The sanctions against Rosboronexport are mandatory. Sanctions against other entities engaged in the targeted arms-related activities are expressed as mandatory, but they will not actually be imposed unless the Administration makes a determination that the target is engaged in sanctionable activity. The statute also provides for a variety of waivers of sanctions in the interest of U.S. national security.
Sanctions Relating to the Energy Sector:
UFSA also authorizes the President effectively to extend existing sanctions targeting Russian deepwater, Arctic offshore, or shale projects for the production of oil by imposing secondary U.S. sanctions against any entity that “knowingly makes a significant investment” (“significant investment” is undefined) in such projects. These sanctions may be imposed against persons investing in such projects whether or not the person or investment activity has any connection to U.S. jurisdiction. The menu of possible sanctions is the same as that for defense-related transactions.
Second, UFSA authorizes, but does not require, the imposition of additional licensing requirements or other restrictions on the export or reexport of items for use in the Russian energy sector.
Finally, UFSA requires the President to impose restrictions on debt and equity transactions (parallel to those previously imposed under U.S. sectoral sanctions against other Russian energy companies) if the President determines that Gazprom is withholding significant amounts of natural gas from NATO member states or other countries “such as” Ukraine, Georgia and Moldova, as well as one or more of the additional sanctions from the menu described above.
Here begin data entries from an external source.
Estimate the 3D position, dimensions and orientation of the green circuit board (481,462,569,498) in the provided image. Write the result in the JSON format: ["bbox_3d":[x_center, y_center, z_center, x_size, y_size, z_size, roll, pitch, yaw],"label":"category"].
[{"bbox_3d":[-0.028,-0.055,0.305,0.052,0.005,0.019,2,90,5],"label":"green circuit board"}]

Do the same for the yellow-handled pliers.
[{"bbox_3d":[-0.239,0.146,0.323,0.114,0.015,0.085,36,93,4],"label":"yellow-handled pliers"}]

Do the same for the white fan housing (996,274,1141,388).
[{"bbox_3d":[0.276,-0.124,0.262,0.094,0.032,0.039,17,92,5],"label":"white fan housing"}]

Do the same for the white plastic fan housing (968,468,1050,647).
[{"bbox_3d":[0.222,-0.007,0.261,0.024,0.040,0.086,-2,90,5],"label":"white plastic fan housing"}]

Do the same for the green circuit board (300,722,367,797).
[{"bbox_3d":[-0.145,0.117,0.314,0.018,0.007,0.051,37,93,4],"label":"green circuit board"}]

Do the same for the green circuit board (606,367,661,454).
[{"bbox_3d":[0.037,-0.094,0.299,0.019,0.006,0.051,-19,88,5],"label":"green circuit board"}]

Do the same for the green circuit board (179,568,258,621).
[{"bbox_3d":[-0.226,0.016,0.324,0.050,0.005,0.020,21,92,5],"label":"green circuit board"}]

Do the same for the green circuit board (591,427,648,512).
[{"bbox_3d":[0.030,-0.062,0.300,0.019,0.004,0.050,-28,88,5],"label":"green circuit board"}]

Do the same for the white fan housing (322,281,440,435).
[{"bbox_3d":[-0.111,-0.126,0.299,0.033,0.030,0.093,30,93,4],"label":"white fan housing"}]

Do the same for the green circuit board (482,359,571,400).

While the imposition of sanctions relating to Gazprom is mandatory once the President makes the requisite determination, as above the determination itself is not automatic and requires affirmative action by the Administration.
Sanctions Relating to the Financial Sector:
UFSA also authorizes the President to restrict or prohibit access to U.S. correspondent accounts (similarly to the Iranian Financial Sanctions Regulations) for foreign financial institutions engaged in targeted transactions. These secondary sanctions again do not require the use of U.S. dollars or any other U.S. jurisdictional nexus, but they are highly discretionary.
First, foreign financial institutions may be sanctioned if they knowingly engage in significant transactions relating to sanctionable activities involving Russian arms sales,
or involving sanctionable investment in Russian deepwater, Arctic offshore, or shale projects for the production of oil, in each case for persons sanctioned under the UFSA provisions described above. Note that the statute is ambiguous as to whether the person must have been sanctioned under UFSA before the transaction in question for the financial institutions involved also to be sanctioned, or whether the financial institutions and clients involved could be sanctioned together for the same transaction. However, the transaction must be related to activity sanctionable under UFSA (and so, for example, processing a transaction outside U.S. jurisdiction for the sale of goods to a targeted Russian oil project would not appear to be sanctionable for the financial institutions involved). Also note that financial institutions could be vulnerable to the imposition of defense sector sanctions as well as to correspondent account sanctions if they are determined to have knowingly assisted in targeted arms sales.
Second, foreign financial institutions may be sanctioned if, on or after a date that is 180 days after UFSA enters into force, they facilitate significant financial transactions on behalf of any Russian individual or entity that has been designated as an SDN pursuant to UFSA or any Executive Order relating to Ukraine, including Executive Orders 13660, 13661 and 13662. Note that this does not include the Russian energy companies and financial institutions subject to sectoral sanctions only, as they are not SDNs.